Fact Checking My Email: Motorcycle Edition

It’s uncommon, but every so often, I get a forwarded chain letter from someone that I know “IRL,” as the kids say. I tend to delete these upon realizing that I’ve been sent yet another “if you send this to ten people, Bill Gates will give you money” but every once in a while, I get something that not only makes me pause, it compels me to write a blog post about it.

This particular email was titled something like “True Love, this will make you cry so much” etc. etc. I’m paraphrasing it since I read it on my smartphone and deleted it as soon as I finished. It was only later that I realized I could turn this into a blog post. Here’s the gist of the email as best I can remember:

A boy and a girl are riding on the boy’s motorcycle. They’re going very fast down the express way. So fast, like over 100 mph! The girl tells the boy that it’s too scary and that she wants to slow down, but the boy insists that it’s fun going this fast. Then the boy says something weird. He asks the girl to tell him that she loves him. She does. He asks her to hug him. She does. He asks her to take his helmet off and put it on herself, because “it’s been bugging him.” She does.

The next day, there’s a report in the local paper about a motorcycle accident. The girl survives, because she was wearing the boy’s helmet.

The truth was that while they were riding, the boy realized that the motorcycle’s brakes were broken. Rather than tell the girl and scare her, he had her say that she loved him, shared a final hug, and then sacrificed himself (by giving up his helmet) so that she could live.

Like, omg, you guys, isn’t that so sad? That’s like the saddest thing I’ve ever heard.

It makes me sad because it reminds me of the early days of the Internet, when shit like this happened all the time. It makes me sad that, despite how far we’ve come as an Internet, this sort of thing still happens.

It’s obvious that this story is impossible. But seeing as how I’m a motorcycle rider, I feel compelled by my very DNA to point out all the ways that this story is impossible. If you’re curious, Snopes looked into this particular story and also declared it false.

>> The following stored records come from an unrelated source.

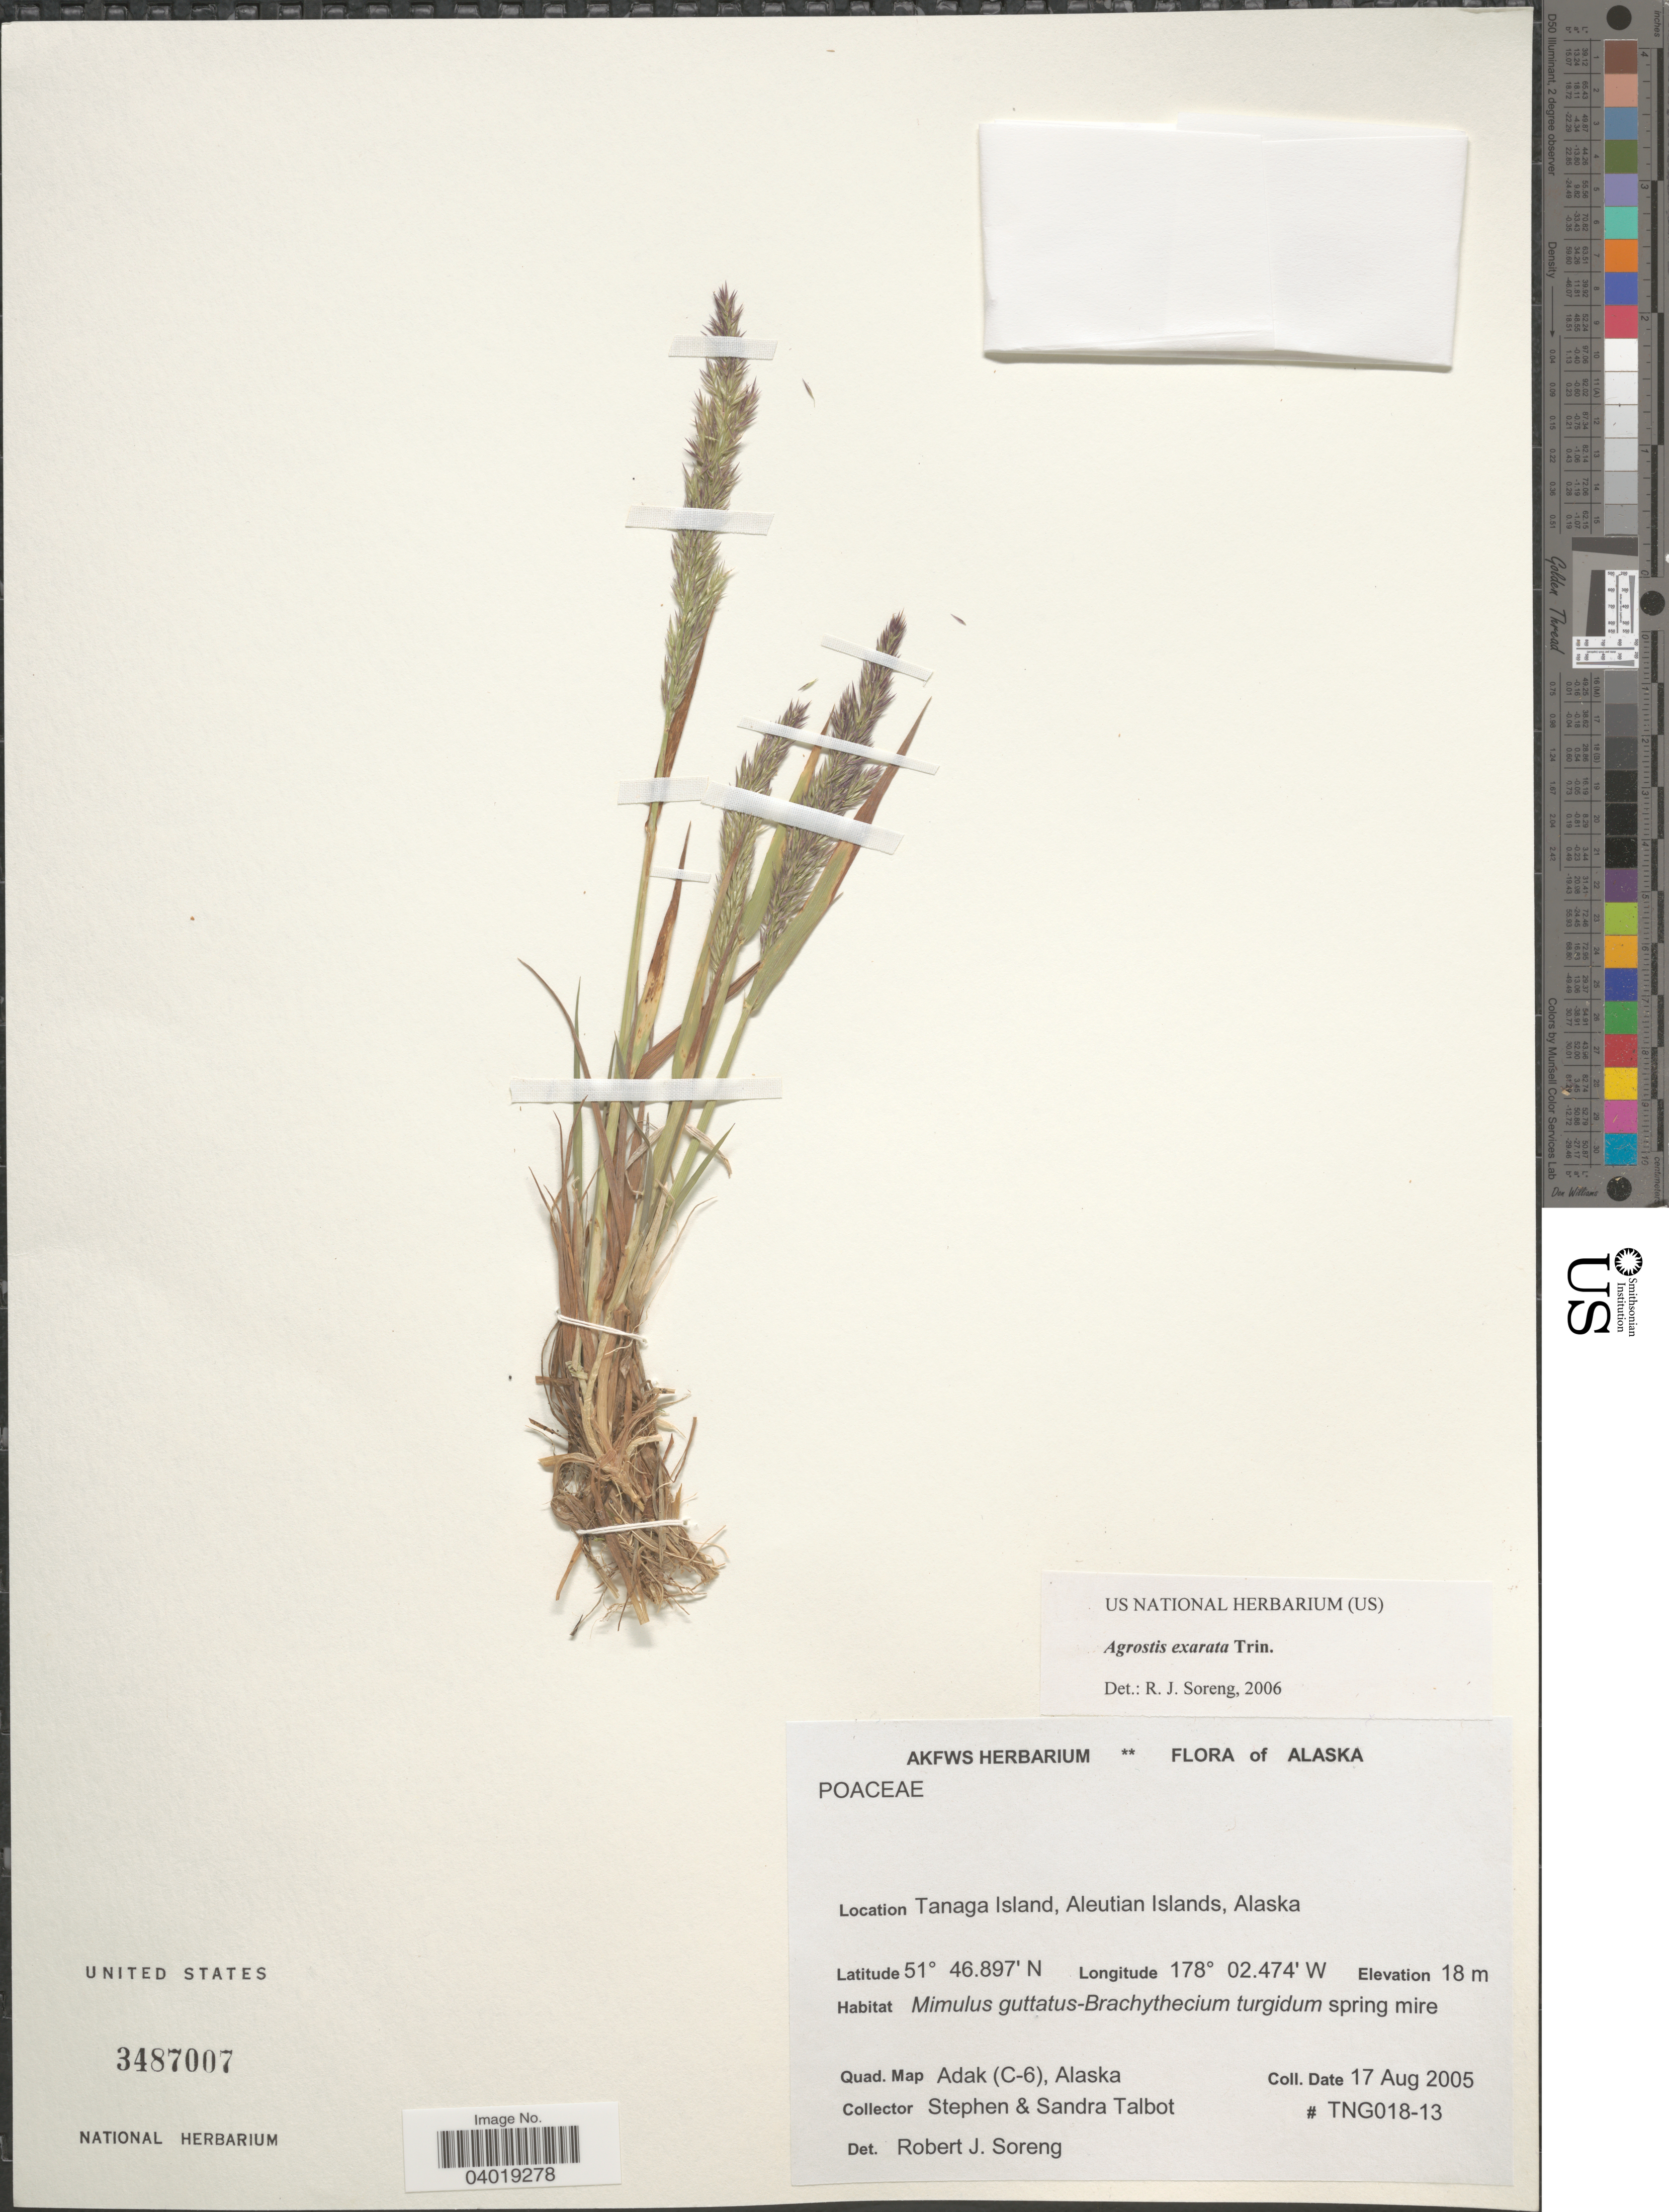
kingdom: Plantae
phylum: Tracheophyta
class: Liliopsida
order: Poales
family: Poaceae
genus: Agrostis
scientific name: Agrostis exarata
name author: Trin.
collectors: S. S. Talbot & S. Talbot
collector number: TNG018-13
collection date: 2005-08-17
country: United States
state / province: Alaska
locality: Tanaga Island, Aleutian Islands. Quad. Map Adak (C-6).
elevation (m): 18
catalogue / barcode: US 3487007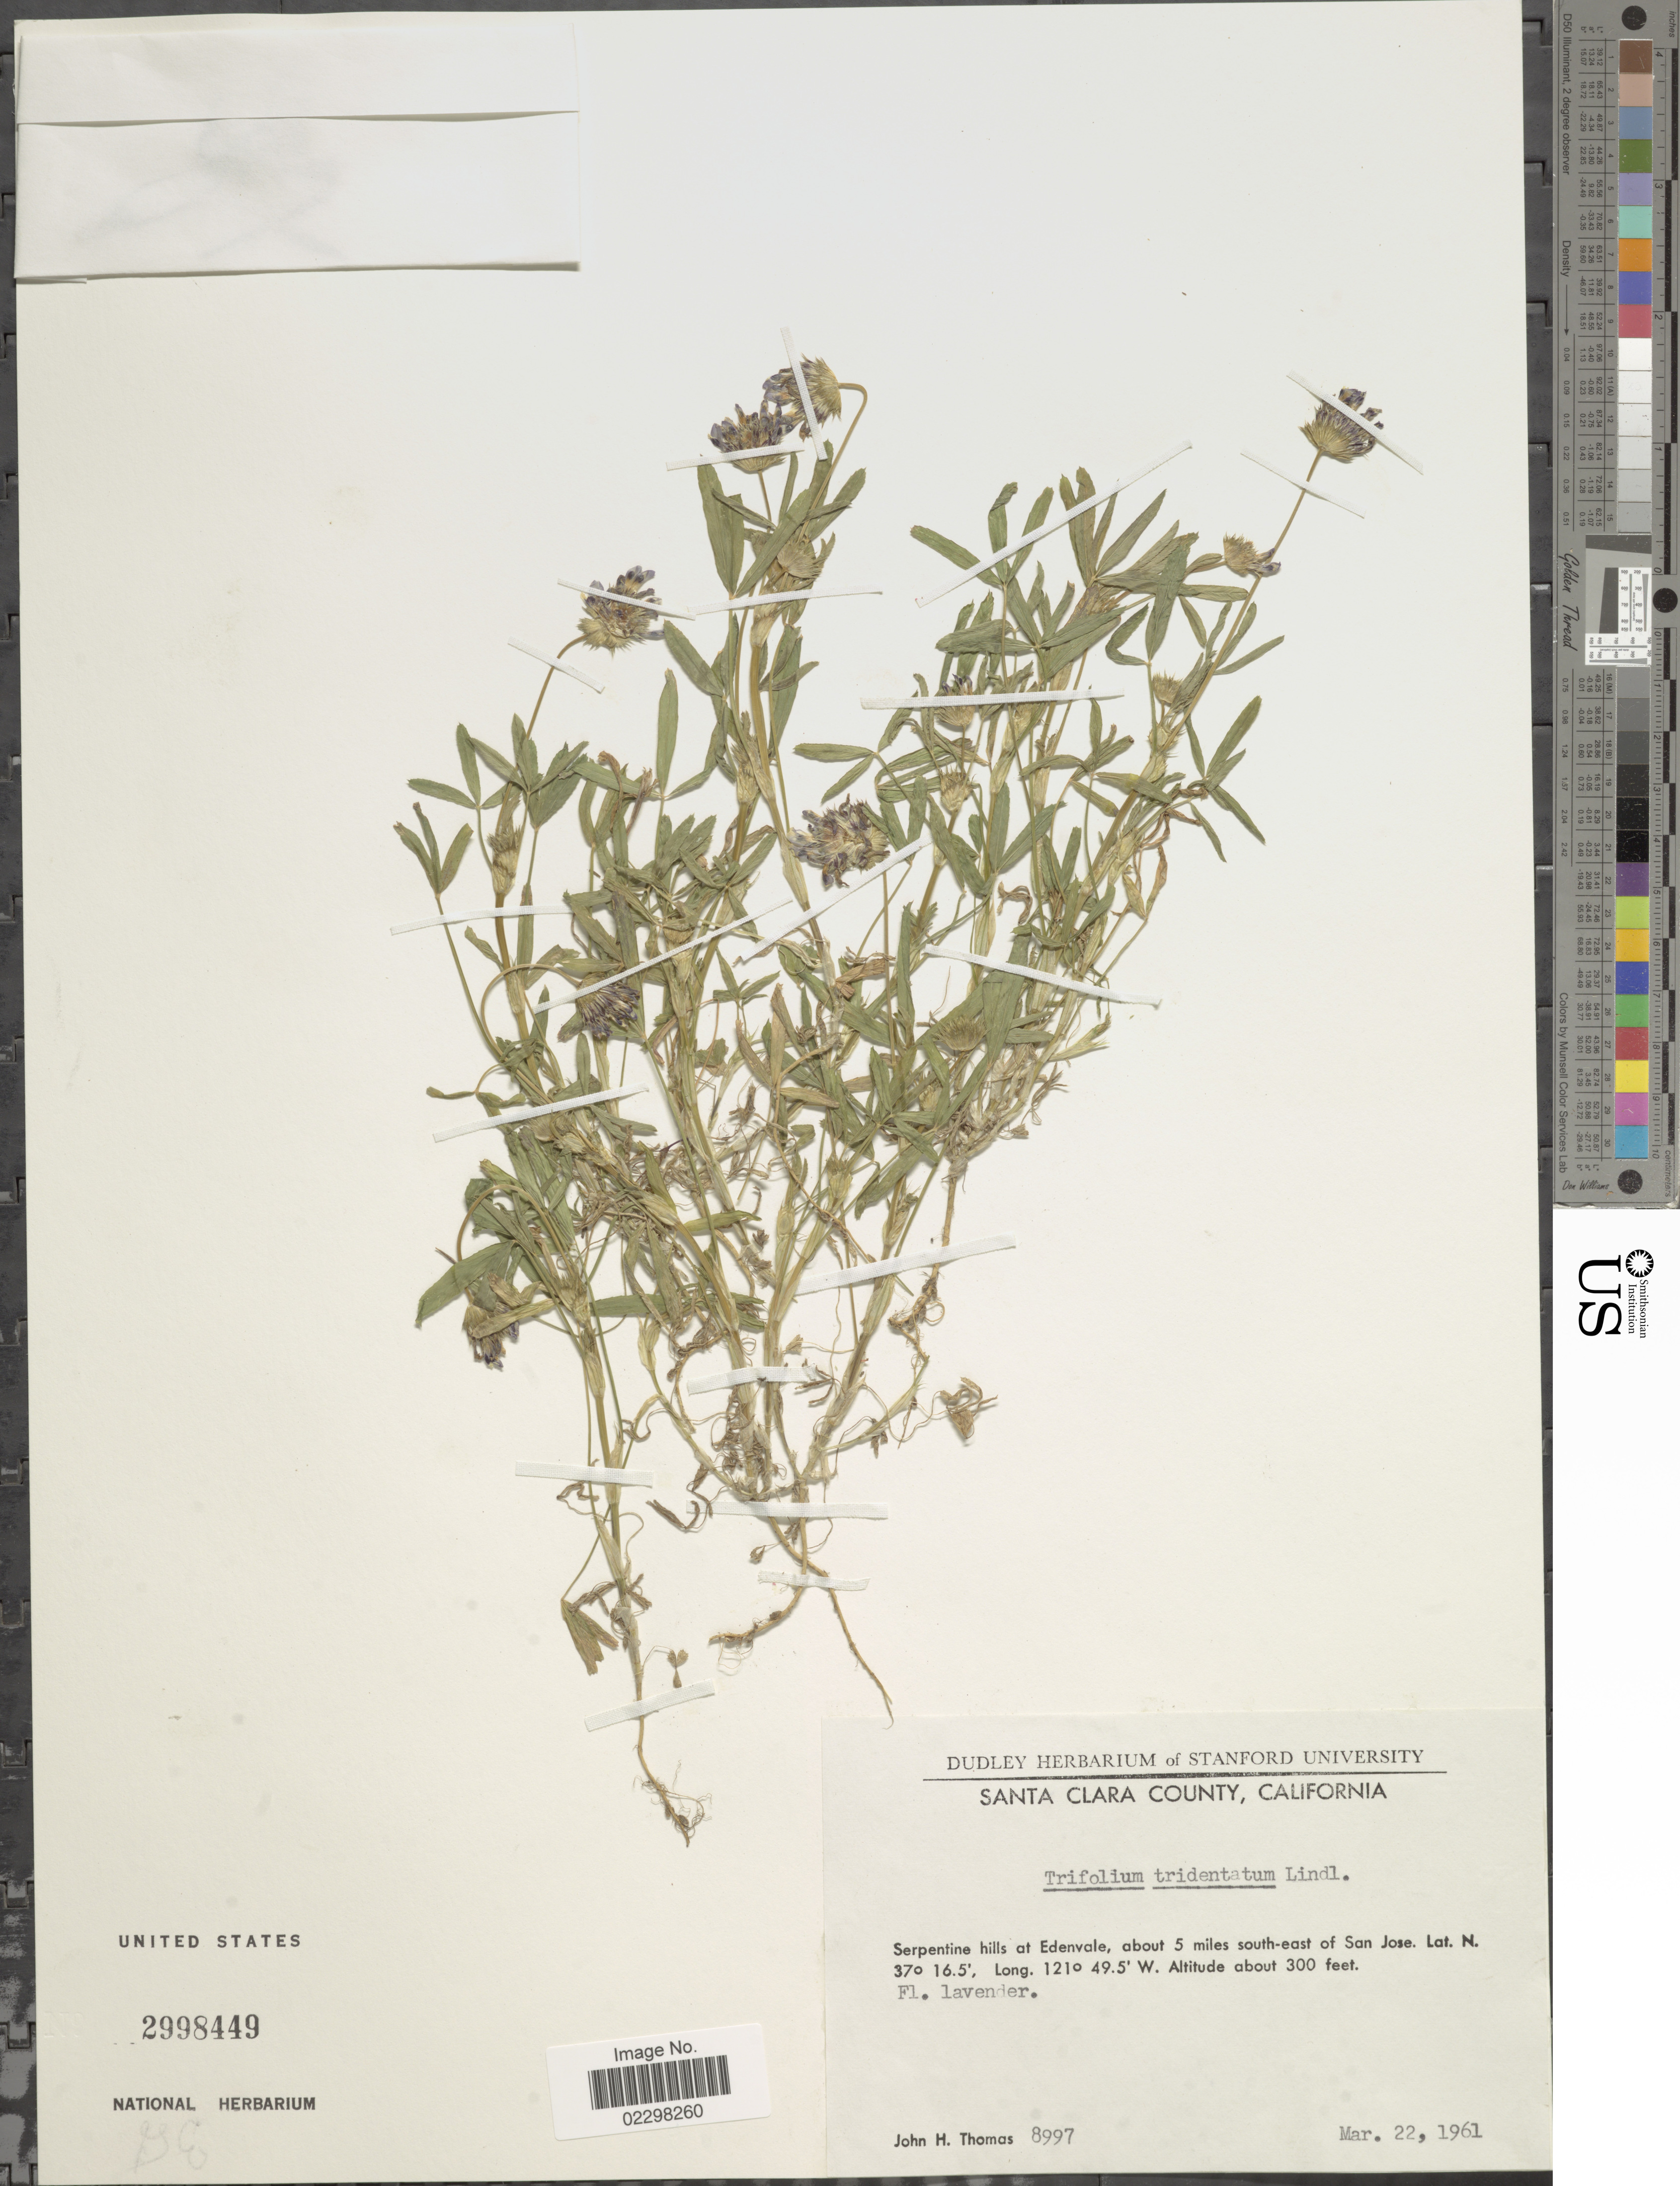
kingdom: Plantae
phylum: Tracheophyta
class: Magnoliopsida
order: Fabales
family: Fabaceae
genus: Trifolium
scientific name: Trifolium tridentatum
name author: Lindl.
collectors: J. H. Thomas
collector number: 8997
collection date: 1961-03-22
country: United States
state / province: California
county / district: Santa Clara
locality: Santa Clara County, California. Seprentine hills at Edenvale, about 5 miles south-east of San Jose.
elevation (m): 91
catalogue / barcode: US 2998449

  1. The boy in the story “realizes that his brakes don’t work.” This seems incredibly unlikely, given that all motorcycles have independantly operating front and rear brakes. Your front brake is considerably more powerful than your rear brake, but they require completely separate systems to control. It’s very unlikely that both sets of brakes would fail at the same time.
  2. Even if BOTH brakes did fail, almost all motorcycles are manual transmissions. The rider could downshift into a lower gear which would begin cutting down the speed considerably. This is called “engine braking.” It wouldn’t work in most emergency braking situations, but in this particular scenario, the boy has enough time for a touching psuedo-farewell with his girlfriend. He would thus have more than enough time to drop down a few gears and slow down.
  3. Even if he somehow COULD NOT downshift (fuck it, let’s say his clutch is broken too), all he needs to do is release the accelerator. Motorcycles, even with two passengers, have FAR less mass than a car or truck. They aren’t able to efficiently overcome the coefficient of friction due to their reduced mass, so without a constant source of momentum from the engine, they slow down very quickly. Cars and trucks can coast for miles in a way that a motorcycle simply can’t.
  4. It is all but impossible to take off a motorcycle helmet and put it on one’s self while moving at 100 mph. As a person who travels at 100 mph quite often, I can attest that at this speed, your primary concern is going to be holding on for dear life.
  5. It’s equally impossible for two people to talk to one another at 100 mph, especially if one person is wearing a helmet and the other is not. Seriously. It’s really fucking loud at 100 mph. I tend to wear earplugs under my helmet so that I don’t go deaf.

Honestly, this wouldn’t bother me all that much if it weren’t for the fact that every single discussion I have about motorcycles with someone who doesn’t ride is some variation of an unsolicited story about someone on a motorcycle getting hurt or killed.